Un état d’urgence peut justifier une action rapide et la plus efficace possible pour empêcher le pire d’arriver une nouvelle fois. Le terrorisme nous place dans cette situation, puisqu’il provoque un état de guerre et qu’il nous faut réagir par des mesures sécuritaires : le réalisme l’impose.
Mais le même réalisme oblige à envisager à plus long terme les moyens d’enrayer le processus qui mène à l’action terroriste. Or ce processus est mortifère, pas seulement parce qu’il conduit au meurtre mais parce qu’il sape dans le cœur humain ce qui aspire à la vie et lui confère un sens.
Encore faut-il vouloir constater que ce qui donne un sens n’est ni superficiel, ni immédiat, et que répondre aux aspirations les plus profondes de l’être humain demande d’être attentif à la réalité de ses désirs les plus authentiques mais aussi les plus inexprimés.
Il faut ici parler de la surconsommation et de la destruction lente qu’elle opère : elle masque en effet les désirs, en fabriquant la fausse urgence de l’hédonisme, la fausse nécessité, de faux besoins de confort et d’apparence, sur un fond continu d’imaginaire prétendument capable de rajeunir et de rendre immortel. C’est habilement que le souci d’esthétique supplante le souci de l’éthique. C’est tragiquement que sont étouffés le désir d’être soi-même et le désir de s’ouvrir à l’autre.

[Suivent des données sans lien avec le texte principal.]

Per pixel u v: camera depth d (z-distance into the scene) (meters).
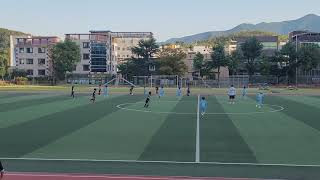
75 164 18.84
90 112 42.34
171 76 118.00
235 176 16.73
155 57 136.38
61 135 27.55
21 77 131.00
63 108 46.50
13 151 22.08
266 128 30.92
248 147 23.31
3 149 22.64
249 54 128.25
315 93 79.50
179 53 129.50
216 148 22.97
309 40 138.12
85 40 146.50
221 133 28.47
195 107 48.62
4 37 189.50
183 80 118.00
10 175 16.64
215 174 17.05
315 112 42.75
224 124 33.22
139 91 86.19
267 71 123.88
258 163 19.23
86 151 22.12
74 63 135.00
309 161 19.77
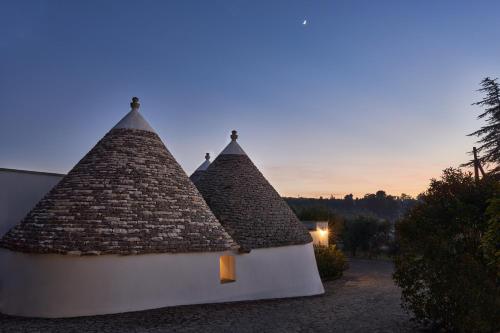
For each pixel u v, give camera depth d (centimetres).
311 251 1850
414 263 1006
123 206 1269
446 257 997
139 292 1184
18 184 1764
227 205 1722
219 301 1369
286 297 1620
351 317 1154
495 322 863
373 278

Cette double fermeture, à soi et à l’autre, favorise la progression du fanatisme puisque l’ennui et la frustration, qui sont les plaies béantes des « sociétés d’abondance », trouvent leur compensation dans une exaltation, elle aussi superficielle et immédiate. Le moi-profond est d’autant plus effacé que la relation à l’autre est inexistante. Ce n’est nullement un hasard si l’expression ultime du fanatisme provoque dans le même temps le suicide et le meurtre.
Nos sociétés, qui occultent la mort, se trouvent confrontées à celle qui est brandie par le terrorisme. Cette forme extrême de nihilisme nous pousse dans nos retranchements politiques ou religieux, métaphysiques, sociaux et moraux, et nous contraint à réfléchir au vide, au néant.

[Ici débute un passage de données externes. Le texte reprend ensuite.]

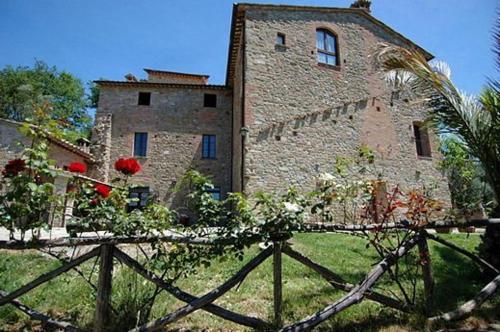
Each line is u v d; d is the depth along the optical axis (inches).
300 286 139.3
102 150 514.0
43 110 99.0
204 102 579.8
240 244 90.1
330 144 422.3
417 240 105.1
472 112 141.3
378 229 101.4
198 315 107.3
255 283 143.1
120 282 108.0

La tentation est grande de baisser les bras et de sauver sa peau et celle de ses enfants.
C’est justement ce que souhaite pernicieusement notre société consommatrice, pour qui vendre son âme n’est pas si grave du moment qu’elle accumule toujours plus d’argent, y compris l’argent sale qui tue la jeunesse.
Face au « dernier cri » des modes, il nous faut entendre le cri éternellement semblable des mères et des pères qui ont perdu leurs enfants et revendiquent qu’ils ne soient pas morts pour rien.
La société a donc le devoir de proposer un modèle crédible de relations humaines,
- qui éveillent à la créativité,
- qui éduquent au sens critique et à la réflexion,
. pour libérer de l’emprise manipulatrice de la surconsommation
. pour ne pas se laisser séduire par le discours toujours simpliste et faussement évident de l’intolérance et de la haine - qui encouragent et valorisent ce qui soutiendra plus tard le courage de vivre et de laisser vivre.